Однако кот, залез под диван и категорически отказался выходить на прогулку. Плохо на него влиял «воздух» Чикаго. Либо Фоксец скучал по нашим советским отечественным кошкам, либо местные сосиски кроме мяса ещё что-то включали в свой состав, но кот растолстел и обленился. Поэтому я своего спасителя ещё покыскыскал и оставил в покое.
* * *
А на улице стояла замечательная чикагская золотая осень. Температура воздуха примерно 50 градусов по Фаренгейту, что соответствовало нашим 10 градусам тепла. Это странный Фаренгейт считал, что холоднее минус 40 градусов по Цельсию в принципе быть не может, поэтому в минус 40 для Фаренгейта наступал ледяной кромешный ад равный по его шкале абсолютному 0. Наивный был человек никогда не бывавший в Сибири.
— Хау а ю? — Крикнули мне попавшиеся навстречу незнакомые прохожие, когда я крутил педали в сторону Линкольн парка, живописной зелёной зоны в северной части города на берегу озера Мичиган.
— Окей обей! — Кивнул я им головой, намекая, что у меня всё зае…, то есть отлично.
— Хелло, Таф! — Окрикнули меня незнакомые девушки.
— Хай, беби! — Улыбнулся я им в ответ и услышал в спину довольный девчачий визг.
Почему-то у нас в СССР испокон веков считалось, что там за бугром, все улыбаются по ненастоящему, за деньги. Я же думаю всё намного хуже.

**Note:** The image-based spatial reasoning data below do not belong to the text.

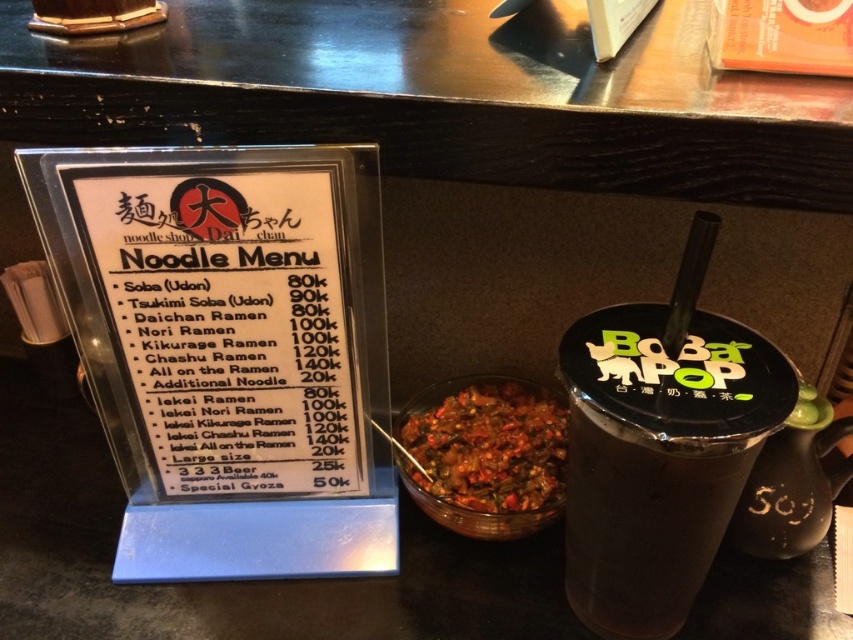
Question: Which object appears farthest from the camera in this image?

Choices:
 (A) chili pepper sauce at center
 (B) dark brown smooth cup at right
 (C) white plastic menu at center

Answer: (A)

Question: Can you confirm if dark brown smooth cup at right is bigger than chili pepper sauce at center?

Choices:
 (A) yes
 (B) no

Answer: (A)

Question: Among these points, which one is farthest from the camera?

Choices:
 (A) (556, 356)
 (B) (94, 248)

Answer: (A)

Question: Can you confirm if dark brown smooth cup at right is positioned to the right of chili pepper sauce at center?

Choices:
 (A) yes
 (B) no

Answer: (A)

Question: Is dark brown smooth cup at right to the left of chili pepper sauce at center from the viewer's perspective?

Choices:
 (A) no
 (B) yes

Answer: (A)

Question: Which of the following is the closest to the observer?

Choices:
 (A) (363, 442)
 (B) (534, 438)

Answer: (A)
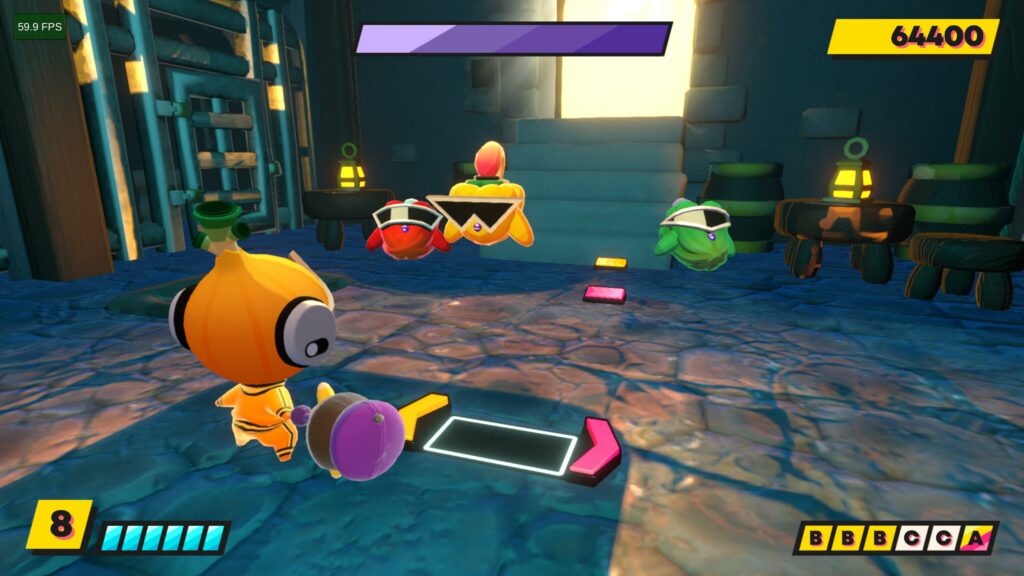
Locate an element on the screen. This screenshot has height=576, width=1024. stone floor is located at coordinates (680, 371).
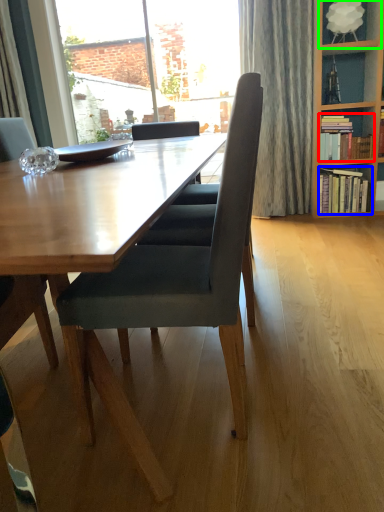
Question: Which object is the farthest from book (highlighted by a red box)? Choose among these: book (highlighted by a blue box) or shelf (highlighted by a green box).

Choices:
 (A) book
 (B) shelf

Answer: (B)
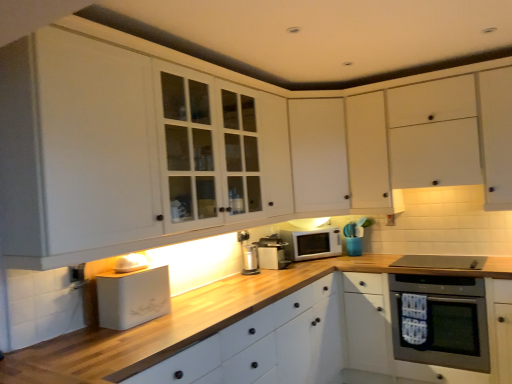
What is the approximate width of wooden at lower center?

It is 2.87 meters.

How much space does white matte cabinet at upper center, the third cabinetry in the front-to-back sequence, occupy vertically?

1.03 meters.

In the scene shown: How much space does white matte cabinet at upper right, the second cabinetry positioned from the front, occupy vertically?

white matte cabinet at upper right, the second cabinetry positioned from the front, is 3.31 feet in height.

This screenshot has width=512, height=384. Describe the element at coordinates (440, 321) in the screenshot. I see `stainless steel oven at lower right` at that location.

At what (x,y) coordinates should I click in order to perform the action: click on wooden at lower center. Please return your answer as a coordinate pair (x, y). The height and width of the screenshot is (384, 512). Looking at the image, I should click on click(x=190, y=322).

Where is `the 2nd cabinetry counting from the right of the white glossy microwave at center`? The image size is (512, 384). the 2nd cabinetry counting from the right of the white glossy microwave at center is located at coordinates (432, 137).

What's the angular difference between white matte cabinet at upper right, the 2th cabinetry when ordered from back to front, and white glossy microwave at center's facing directions?

55.6 degrees.

Which point is more forward, [482,148] or [295,232]?

Positioned in front is point [482,148].

Considering the relative sizes of white matte cabinet at upper right, the 2th cabinetry when ordered from back to front, and white glossy microwave at center in the image provided, is white matte cabinet at upper right, the 2th cabinetry when ordered from back to front, bigger than white glossy microwave at center?

Indeed, white matte cabinet at upper right, the 2th cabinetry when ordered from back to front, has a larger size compared to white glossy microwave at center.

Based on the photo, based on their sizes in the image, would you say wooden at lower center is bigger or smaller than matte gray oven at lower right?

wooden at lower center is bigger than matte gray oven at lower right.

How far apart are wooden at lower center and matte gray oven at lower right?

The distance of wooden at lower center from matte gray oven at lower right is 85.75 centimeters.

Если бы нашего советского человека не мордовали, не били по мозгам плакатами массового мозгового поражения: «Не болтай», «Болтун находка для шпиона», «Язык твой — враг твой» и так далее, то люди были бы такими же, как и за бугром. Улыбались, желали бы всем встречным хорошего дня, пусть формально, но интересовались бы, как твои дела. Конечно, процент выловленных шпионов из Мозамбика и Суринама был бы не тот, но нелёгкая повседневная трудовая жизнь, стала бы чуточку лучше.
Кстати, как быстро летит время! Я в Чикаго чуть больше месяца, а уже местная всеми узнаваемая знаменитость. Ещё недавно мне угрожали и проклинали по телефону, а теперь весь город улыбается и желает удачи. Даже в Горьком такого не было, разве только выпить предлагали и денег в займы просили на то чтоб выпить.
— Джень добры, Большой Таф! — Здоровались со мной польские эмигранты, которых в моём районе было большинство.
— Витам! — Отвечал я полякам, что значит по-ихнему «привет».
Неплохо иногда знать несколько слов на разных языках, ведь это делает всех людей в мире ближе и роднее.
— Большой Таф, Советский газет! — Неожиданно окликнул меня продавец газет и журналов, из-за чего я чуть не навернулся с велосипеда.